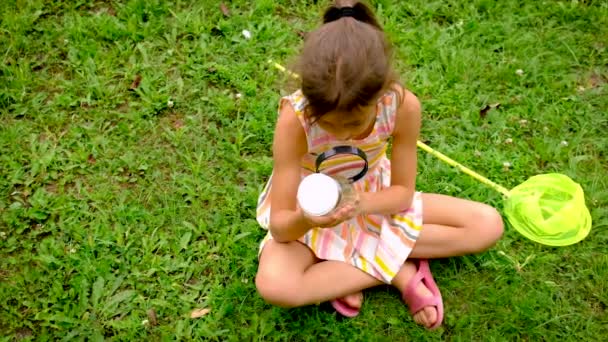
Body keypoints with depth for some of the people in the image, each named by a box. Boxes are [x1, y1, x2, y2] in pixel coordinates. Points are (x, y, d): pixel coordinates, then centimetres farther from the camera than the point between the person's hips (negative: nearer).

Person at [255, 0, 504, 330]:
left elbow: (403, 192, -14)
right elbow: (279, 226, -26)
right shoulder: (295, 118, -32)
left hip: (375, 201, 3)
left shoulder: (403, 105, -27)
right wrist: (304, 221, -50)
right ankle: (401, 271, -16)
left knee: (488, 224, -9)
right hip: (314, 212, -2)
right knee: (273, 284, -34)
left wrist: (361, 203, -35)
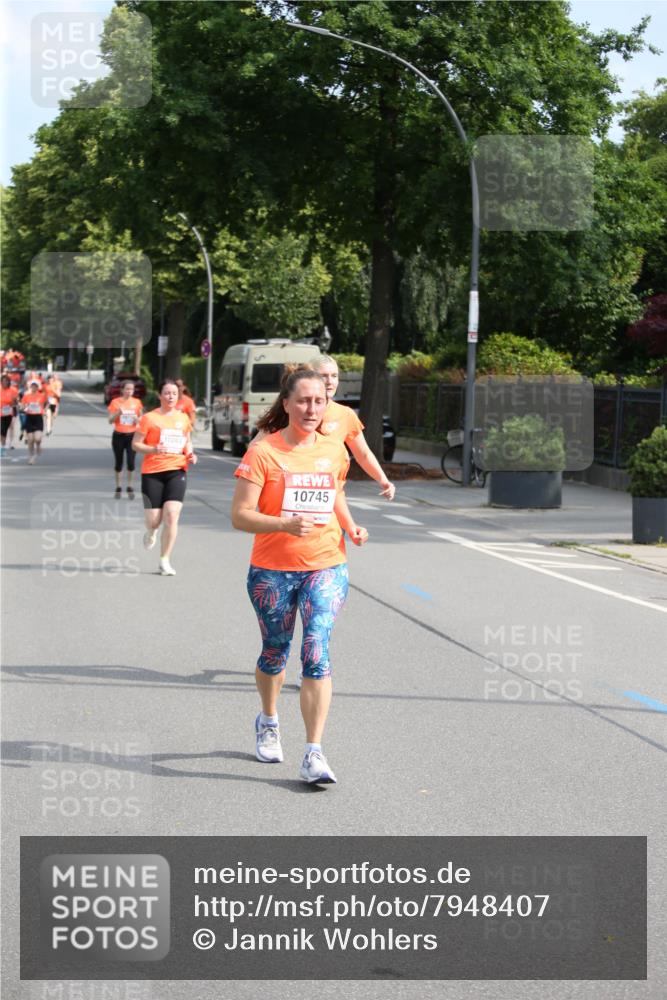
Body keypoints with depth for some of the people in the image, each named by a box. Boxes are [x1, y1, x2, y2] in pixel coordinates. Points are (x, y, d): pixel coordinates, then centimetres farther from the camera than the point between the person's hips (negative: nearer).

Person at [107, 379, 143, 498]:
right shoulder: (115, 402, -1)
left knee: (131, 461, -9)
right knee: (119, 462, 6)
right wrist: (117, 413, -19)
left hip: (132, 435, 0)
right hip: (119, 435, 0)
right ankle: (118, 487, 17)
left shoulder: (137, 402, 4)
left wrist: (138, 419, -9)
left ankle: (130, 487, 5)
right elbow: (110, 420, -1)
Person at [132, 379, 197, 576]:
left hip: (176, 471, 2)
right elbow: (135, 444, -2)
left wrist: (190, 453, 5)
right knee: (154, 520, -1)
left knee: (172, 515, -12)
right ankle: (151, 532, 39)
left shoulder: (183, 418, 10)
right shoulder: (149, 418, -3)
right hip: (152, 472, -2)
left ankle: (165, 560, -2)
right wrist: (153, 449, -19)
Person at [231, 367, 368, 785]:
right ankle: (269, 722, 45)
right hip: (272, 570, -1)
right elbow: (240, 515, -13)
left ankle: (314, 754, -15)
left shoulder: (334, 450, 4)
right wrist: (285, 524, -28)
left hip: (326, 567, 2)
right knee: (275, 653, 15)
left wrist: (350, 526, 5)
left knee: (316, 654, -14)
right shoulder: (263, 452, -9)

_____

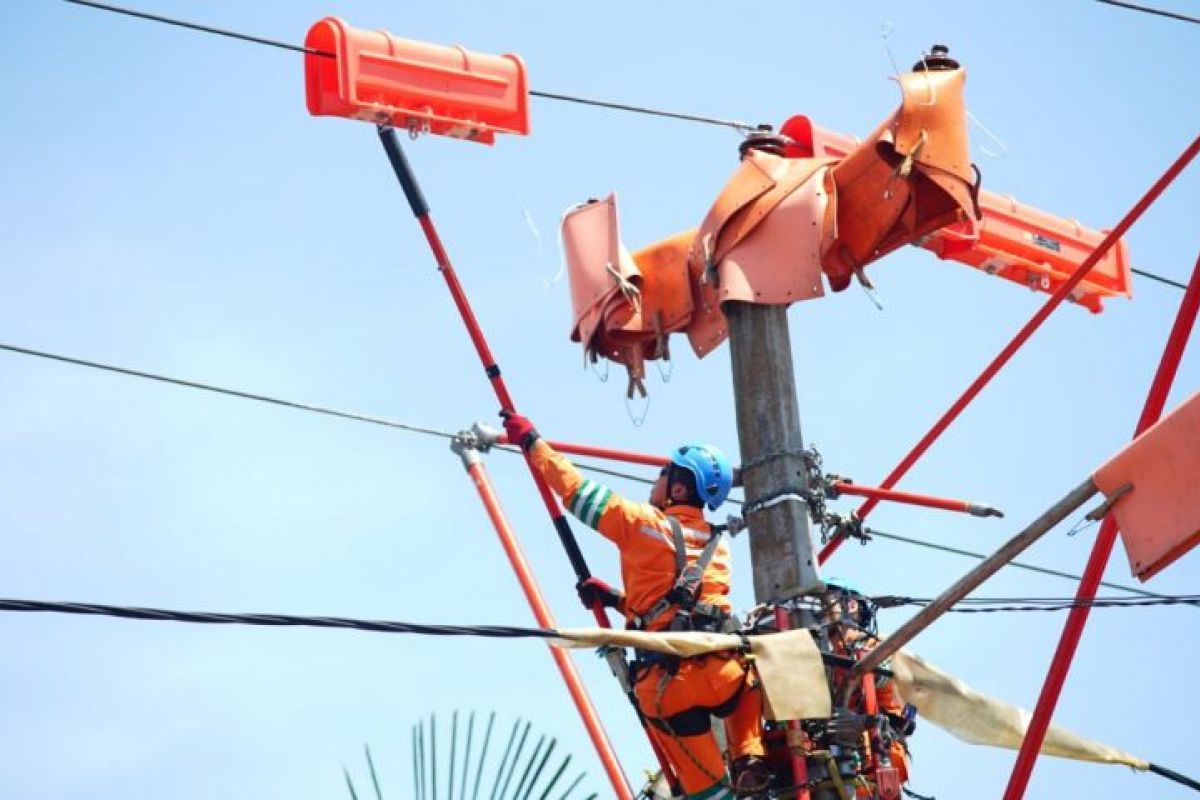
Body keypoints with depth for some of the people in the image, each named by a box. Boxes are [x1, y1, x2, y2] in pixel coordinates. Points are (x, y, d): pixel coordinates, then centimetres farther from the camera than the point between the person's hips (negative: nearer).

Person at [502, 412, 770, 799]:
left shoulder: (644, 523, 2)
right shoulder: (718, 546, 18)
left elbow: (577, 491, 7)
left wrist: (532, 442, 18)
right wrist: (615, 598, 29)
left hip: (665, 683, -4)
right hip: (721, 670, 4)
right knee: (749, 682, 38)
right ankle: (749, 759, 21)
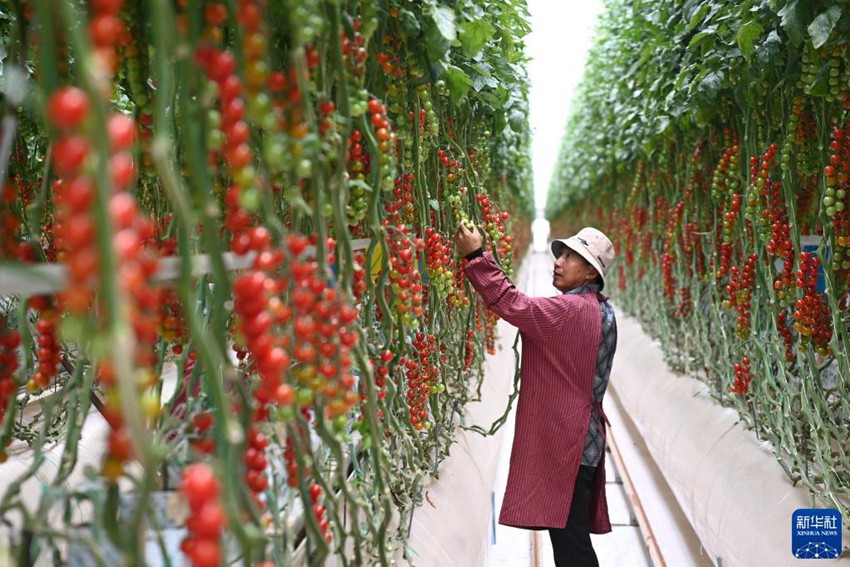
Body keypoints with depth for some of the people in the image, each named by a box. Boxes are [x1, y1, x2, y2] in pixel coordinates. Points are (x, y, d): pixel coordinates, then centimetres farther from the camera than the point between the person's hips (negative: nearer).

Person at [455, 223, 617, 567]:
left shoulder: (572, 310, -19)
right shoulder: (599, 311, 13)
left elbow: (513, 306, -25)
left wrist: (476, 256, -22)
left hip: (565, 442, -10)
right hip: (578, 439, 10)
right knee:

_____

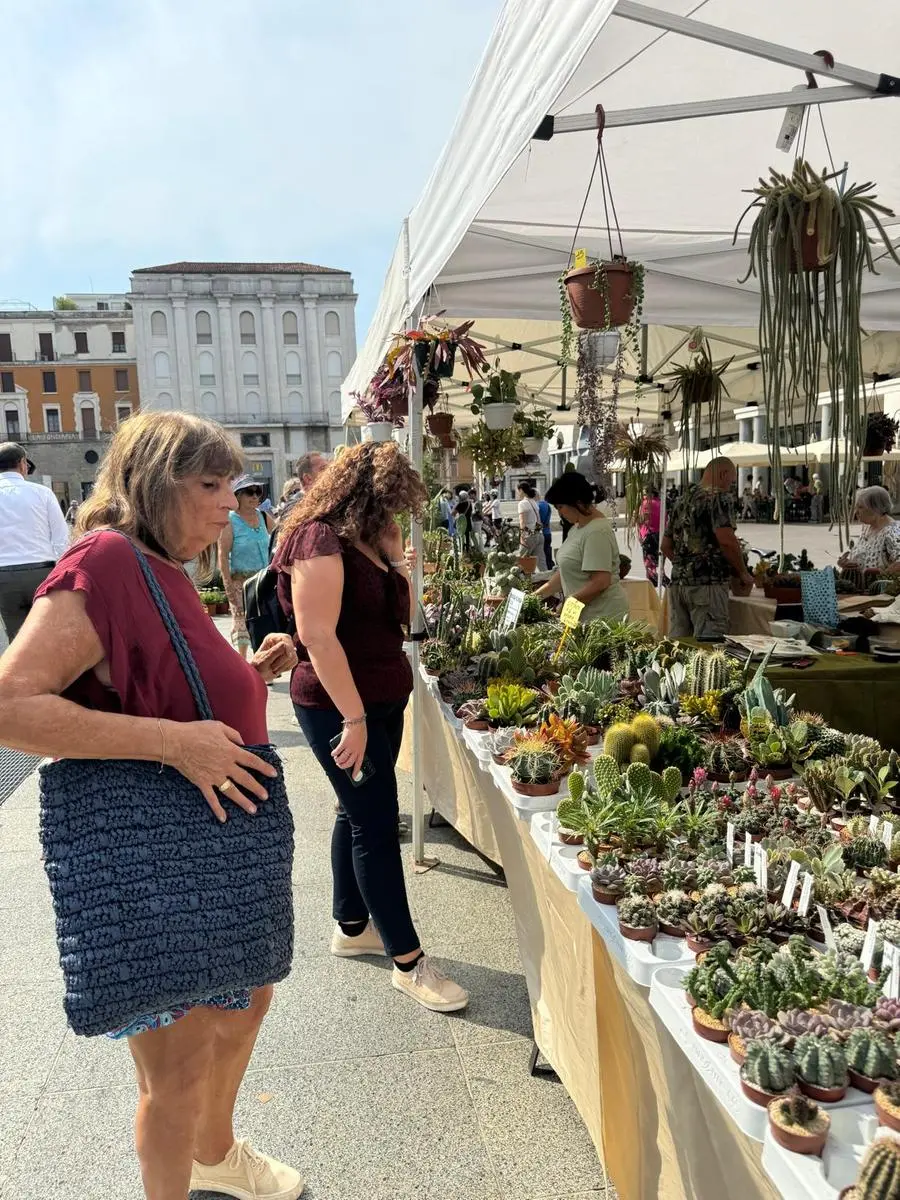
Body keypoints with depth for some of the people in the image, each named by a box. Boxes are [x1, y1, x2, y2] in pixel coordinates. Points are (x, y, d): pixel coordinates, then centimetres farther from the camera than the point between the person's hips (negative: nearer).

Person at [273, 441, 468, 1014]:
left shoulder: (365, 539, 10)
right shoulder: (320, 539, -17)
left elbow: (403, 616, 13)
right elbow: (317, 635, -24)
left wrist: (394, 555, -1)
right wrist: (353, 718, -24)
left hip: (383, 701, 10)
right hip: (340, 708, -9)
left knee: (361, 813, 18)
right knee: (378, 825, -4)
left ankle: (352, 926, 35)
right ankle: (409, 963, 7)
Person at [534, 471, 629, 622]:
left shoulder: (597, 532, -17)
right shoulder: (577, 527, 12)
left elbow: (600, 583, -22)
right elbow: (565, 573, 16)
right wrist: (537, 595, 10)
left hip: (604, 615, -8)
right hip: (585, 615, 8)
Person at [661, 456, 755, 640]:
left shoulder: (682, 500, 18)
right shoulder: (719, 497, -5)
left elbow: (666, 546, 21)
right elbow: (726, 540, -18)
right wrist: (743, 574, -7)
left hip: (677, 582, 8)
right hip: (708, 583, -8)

_____

### Work instructions
Find and copy each line above holding "ankle".

### Output of the exercise
right ankle: (401, 271, -16)
right ankle: (118, 487, 17)
left ankle: (130, 487, 5)
right ankle: (151, 532, 39)
left ankle: (165, 560, -2)
right ankle: (269, 722, 45)
left ankle: (314, 754, -15)
right ankle: (749, 759, 21)
left ankle: (352, 926, 35)
right ankle: (409, 963, 7)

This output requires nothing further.